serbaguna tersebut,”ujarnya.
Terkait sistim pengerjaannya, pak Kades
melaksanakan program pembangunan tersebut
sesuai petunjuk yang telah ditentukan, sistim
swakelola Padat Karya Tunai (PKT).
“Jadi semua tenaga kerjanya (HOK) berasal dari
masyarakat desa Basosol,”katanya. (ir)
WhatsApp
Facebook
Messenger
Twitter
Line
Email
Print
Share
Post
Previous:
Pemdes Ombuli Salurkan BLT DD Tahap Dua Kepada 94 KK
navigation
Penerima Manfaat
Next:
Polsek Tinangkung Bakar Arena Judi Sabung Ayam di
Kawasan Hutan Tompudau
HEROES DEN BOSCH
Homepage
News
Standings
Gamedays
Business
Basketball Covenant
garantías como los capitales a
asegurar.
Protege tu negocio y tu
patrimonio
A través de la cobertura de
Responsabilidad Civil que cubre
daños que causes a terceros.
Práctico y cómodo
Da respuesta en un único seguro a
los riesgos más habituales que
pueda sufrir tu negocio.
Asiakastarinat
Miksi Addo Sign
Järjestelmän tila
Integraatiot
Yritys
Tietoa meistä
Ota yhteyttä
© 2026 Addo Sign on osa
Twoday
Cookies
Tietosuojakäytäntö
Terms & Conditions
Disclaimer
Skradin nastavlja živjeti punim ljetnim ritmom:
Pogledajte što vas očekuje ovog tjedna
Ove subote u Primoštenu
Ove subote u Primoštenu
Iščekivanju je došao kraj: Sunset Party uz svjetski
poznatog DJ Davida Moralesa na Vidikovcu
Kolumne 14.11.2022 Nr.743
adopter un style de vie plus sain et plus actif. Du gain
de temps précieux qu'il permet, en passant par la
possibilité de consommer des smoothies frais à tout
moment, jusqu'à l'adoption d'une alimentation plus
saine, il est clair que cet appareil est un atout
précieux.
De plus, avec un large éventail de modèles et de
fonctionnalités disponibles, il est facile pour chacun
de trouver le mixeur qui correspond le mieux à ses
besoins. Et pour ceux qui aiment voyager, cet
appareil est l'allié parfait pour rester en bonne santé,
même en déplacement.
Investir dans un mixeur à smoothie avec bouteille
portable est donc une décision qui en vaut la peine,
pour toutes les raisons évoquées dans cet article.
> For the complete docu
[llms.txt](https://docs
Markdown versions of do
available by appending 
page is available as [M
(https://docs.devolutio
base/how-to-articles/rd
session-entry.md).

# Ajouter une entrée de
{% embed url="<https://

◇ ◇ ◇ ◇ ◇

Retype word for word everything in the listing above from the line that holds "Miksi Addo Sign" down to the line that holds "Iščekivanju je došao". Keep both end lines and leave out the rest.

**YOUR RESPONSE**
Miksi Addo Sign
Järjestelmän tila
Integraatiot
Yritys
Tietoa meistä
Ota yhteyttä
© 2026 Addo Sign on osa
Twoday
Cookies
Tietosuojakäytäntö
Terms & Conditions
Disclaimer
Skradin nastavlja živjeti punim ljetnim ritmom:
Pogledajte što vas očekuje ovog tjedna
Ove subote u Primoštenu
Ove subote u Primoštenu
Iščekivanju je došao kraj: Sunset Party uz svjetski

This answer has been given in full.